The Deer Drive: Not Just For Out East
If you hunt in the eastern United States, you have probably heard of a "deer drive." It's more likely that you have actually been apart of a drive, also called a push. I have never hunted east of Colorado's plains country... but I know a thing or two about a push. I don't usually hear this tactic brought up when the topic is western hunting methods. And to tell you the truth, I haven't used the method in a couple seasons. But I know that it can be used successfully out here in the west and I have seen it work. Given the right conditions, there is a niche for this classic tactic in mule deer and elk country.
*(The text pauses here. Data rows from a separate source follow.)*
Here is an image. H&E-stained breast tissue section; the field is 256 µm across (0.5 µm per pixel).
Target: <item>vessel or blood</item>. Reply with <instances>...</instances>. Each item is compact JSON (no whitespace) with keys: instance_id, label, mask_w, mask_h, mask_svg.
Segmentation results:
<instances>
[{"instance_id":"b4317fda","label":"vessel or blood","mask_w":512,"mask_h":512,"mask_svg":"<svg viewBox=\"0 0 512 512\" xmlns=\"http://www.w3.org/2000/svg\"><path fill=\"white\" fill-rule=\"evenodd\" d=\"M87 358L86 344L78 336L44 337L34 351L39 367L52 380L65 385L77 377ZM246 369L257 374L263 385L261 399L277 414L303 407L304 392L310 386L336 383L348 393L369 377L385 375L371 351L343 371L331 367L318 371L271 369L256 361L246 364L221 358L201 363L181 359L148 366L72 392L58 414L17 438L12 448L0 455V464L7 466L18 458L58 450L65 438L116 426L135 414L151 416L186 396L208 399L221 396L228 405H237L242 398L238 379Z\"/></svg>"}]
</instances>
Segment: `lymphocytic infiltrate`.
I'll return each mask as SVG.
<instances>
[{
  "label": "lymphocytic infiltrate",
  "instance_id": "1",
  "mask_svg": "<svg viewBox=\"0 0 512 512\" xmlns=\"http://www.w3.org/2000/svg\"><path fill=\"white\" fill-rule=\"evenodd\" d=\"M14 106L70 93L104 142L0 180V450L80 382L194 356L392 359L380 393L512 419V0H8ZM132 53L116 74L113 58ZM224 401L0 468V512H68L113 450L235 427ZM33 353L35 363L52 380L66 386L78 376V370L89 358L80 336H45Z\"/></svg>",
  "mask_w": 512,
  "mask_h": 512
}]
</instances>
I am primarily a spot and stalk hunter. But there are some terrains and circumstances that lend themselves to the push. Let's say the shooter has a ridge littered with openings within rifle range. If he has done his homework and knows that there is game in the area, then he probably stands a chance of one of those animals walking through one of the openings. But game animals don't always follow the script that we write in our heads. If that hunter has 3 to 5 other hunters in his group, he can really up his chances of having animals move in front of his rifle. While this hunter is set up and ready for whatever might come bursting out of cover, the other hunters should slowly push through the cover and hopefully create an opportunity for the shooter.
This very loosely describes a push that my group did for me in pinyon-juniper woodland country on my third hunt as a young hunter. I had another group member sitting with me. The push had commenced and within minutes I saw two does being pushed across the ridge. Then all of a sudden the other group member nudged me on the shoulder and said, "There he is. He is a big one!" Despite all of his efforts to point me in the right direction I could not find the deer. He said that the very wide 3x3 had crept out into an opening and stood there for about 30 seconds before once again disappearing into the junipers. About two minutes later I spotted another buck and got on him. I was adding pressure to the trigger when he bolted. I didn't end up getting a deer on that drive but I had two good bucks within range and therefore I consider the technique a success.
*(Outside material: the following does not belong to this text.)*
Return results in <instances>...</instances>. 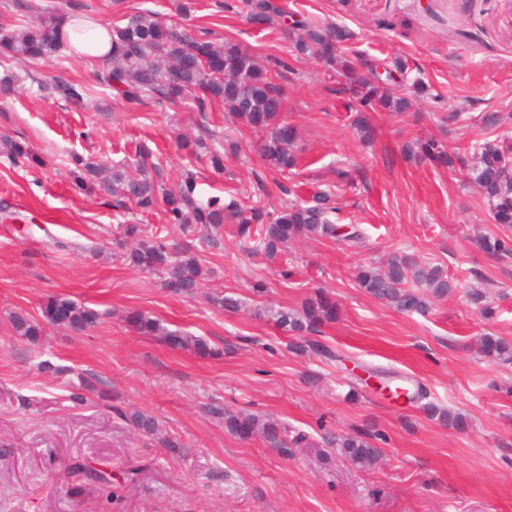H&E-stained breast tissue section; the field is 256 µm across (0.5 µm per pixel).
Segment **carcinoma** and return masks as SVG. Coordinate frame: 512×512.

Let's go over some basic guidelines for an effective push:
1. Safety is the biggest concern with a push. This method should never be attempted without wearing blaze orange. The shooter needs to aware of all the pushers' locations and the pushers also need to be cognizant of each other's locations. Shots should only be taken when there is no chance for an accident to occur.
2. Drives should be done with the wind. The drivers should be walking with the wind, with the shooter located downwind. This will allow the game to detect the scent of the drivers and make it less likely that the game will detect the shooter.
3. As a rule of thumb, the shooter should be the only one taking the shots. This is because they have the best idea of where everyone is located. Shots should only be taken by the drivers if it is certain that there is no chance of the shot ending up near any of the other hunters.
4. The drivers should be walking slowly. The goal isn't to spook the game all over the place. The goal is to move the game within range of the hunter, creating an opportunity for a standing or slowly moving shot. Neither is created if the animals are moving at full speed because they were pushed too hard.
Although it is rarely used in the west, the drive can be a great method for harvesting game. I have heard of mule deer, elk and even bear being taken in Colorado with this method. It is not for everyone or every situation but I wouldn't overlook it as a potential tactic. Just remember, safety first!